Бледнокровная Луна - страница 3



Рук, Альмеда не видела, туловище словно бы росло из глубины дупла. Вместо ужаса и страха, Альмеда чувствовала спокойствие и радость, навязанные эти созданием. Они продолжали беседу, странную и местами тернистую. Альмеда узнала, что Оно явилось из другого измерения и решило спрятаться в этом лесу от своих преследователей. «Гуннунгагап!» – в сознании Альмеды вспыхнуло имя преследователя, бледнокожего существа.

Находившееся перед Альмедой создание принадлежало к инопланетной расе, у которой не было принято давать имена, но ощущение радости и симпатии отчасти примерило Альмеду с его ужасной внешностью, и Альмеда решила назвать существо – Луной. Луна могла путешествовать в пространстве и во времени, но она всегда должна быть частью чего-либо. Поэтому Альмеде стало жаль Луну, потому что Луна всегда была узницей того места, в котором материализовалась, как и ясеня, внутри которой она материализовалась. Также Альмеда узнала, что представители ее расы не знают, как звучит голос других существ, выглядит цвет травы или неба, не знают, как пахнет хлебное поле, но при помощи чувств Альмеды, Луна теперь все это узнала. Луна испускала радость от мысленного контакта, однако ощущение радости медленно сменялось печалью, горечью и раскаянием.

– Почему? – вопрос, который успела задать вслух Альмеда, перед тем, как ее захлестнул страх за свою жизнь. Но перед тем, как Альмеда почти упала в обморок, Луна вытянула к Альмеде тонкое и костлявое подобие руки и коснулась ее лба. В этот момент Луна переда Альмеде очень важную способность, которая формируется у представителей лунной расы с младенчества – невосприимчивость к тьме.

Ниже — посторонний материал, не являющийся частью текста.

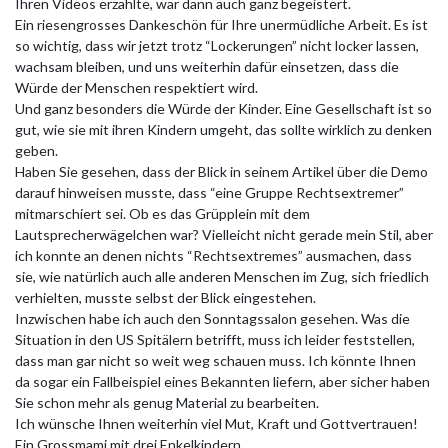
Ihren Videos erzählte, war dann auch ganz begeistert.
Ein riesengrosses Dankeschön für Ihre unermüdliche Arbeit. Es ist
so wichtig, dass wir jetzt trotz “Lockerungen” nicht locker lassen,
wachsam bleiben, und uns weiterhin dafür einsetzen, dass die
Würde der Menschen respektiert wird.
Und ganz besonders die Würde der Kinder. Eine Gesellschaft ist so
gut, wie sie mit ihren Kindern umgeht, das sollte wirklich zu denken
geben.
Haben Sie gesehen, dass der Blick in seinem Artikel über die Demo
darauf hinweisen musste, dass “eine Gruppe Rechtsextremer”
mitmarschiert sei. Ob es das Grüpplein mit dem
Lautsprecherwägelchen war? Vielleicht nicht gerade mein Stil, aber
ich konnte an denen nichts “Rechtsextremes” ausmachen, dass
sie, wie natürlich auch alle anderen Menschen im Zug, sich friedlich
verhielten, musste selbst der Blick eingestehen.
Inzwischen habe ich auch den Sonntagssalon gesehen. Was die
Situation in den US Spitälern betrifft, muss ich leider feststellen,
dass man gar nicht so weit weg schauen muss. Ich könnte Ihnen
da sogar ein Fallbeispiel eines Bekannten liefern, aber sicher haben
Sie schon mehr als genug Material zu bearbeiten.
Ich wünsche Ihnen weiterhin viel Mut, Kraft und Gottvertrauen!
Ein Grossmami mit drei Enkelkindern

Альмеда очнулась, словно ото сна и уже не помнила, что с ней произошло. Она помнила голубое небо, раскидистые ветви дубов и тропинку, ведущую к дому. Тогда она впервые потеряла часть своих воспоминаний и забыла свою встречу с Луной и отца на сеновале. Альмеда не знала, что Луна не хотела ей навредить. Луна жалела Альмеду, опечалившись ее будущим.

***

Вечером вторника Альмеда нашла свою маму мертвой в своей комнате. Войдя в комнату и открыв занавески, по ее спине уже пробежались мурашки: Альмеде хватило одного взгляда, чтобы заподозрить самое худшее.

– Мама? – Альмеда позвала, но никто не ответил. Бланка лежала без движений, бледная и очень красивая с растрепанными каштановыми волосами. Альмеда подошла к ней, но было поздно: пульса не было и ее сердце давно не билось. Не выдержав горя измены и ужасного к себе отношения, Бланка решилась на худшее.

Позже на вызов приехали полицейские, и один из них выразил свое недоумение своему коллеге: «Я впервые встречаю самоубийцу, который не оставил после себя предсмертной записки». В это время Альмеда находилась за дверью комнаты и слышала слова полицейского.

Через несколько дней, после смерти Бланки, Альмеда впервые услышала, как Рауль говорил сам с собой. Он вел бессвязный монолог, то спрашивая себя, то отвечая и смеясь так, что по спине Альмеды пробегали мурашки.

– Бланка, жива? – спрашивал Рауль.

– Конечно, жива. О другом не может быть и речи! – отвечал он на свой вопрос, немного другим голосом, в более низких тоннах.

Рауль повторял снова и снова, что Бланка жива, словно пытаясь убедить себя в этом. Позже, Альмеда, решилась спросить отца, о том, что с ним происходит.

– Происходит со мной? Я прекрасно себя чувствую! – ответил Рауль, на вопрос дочери, разразившись сардоническим хохотом.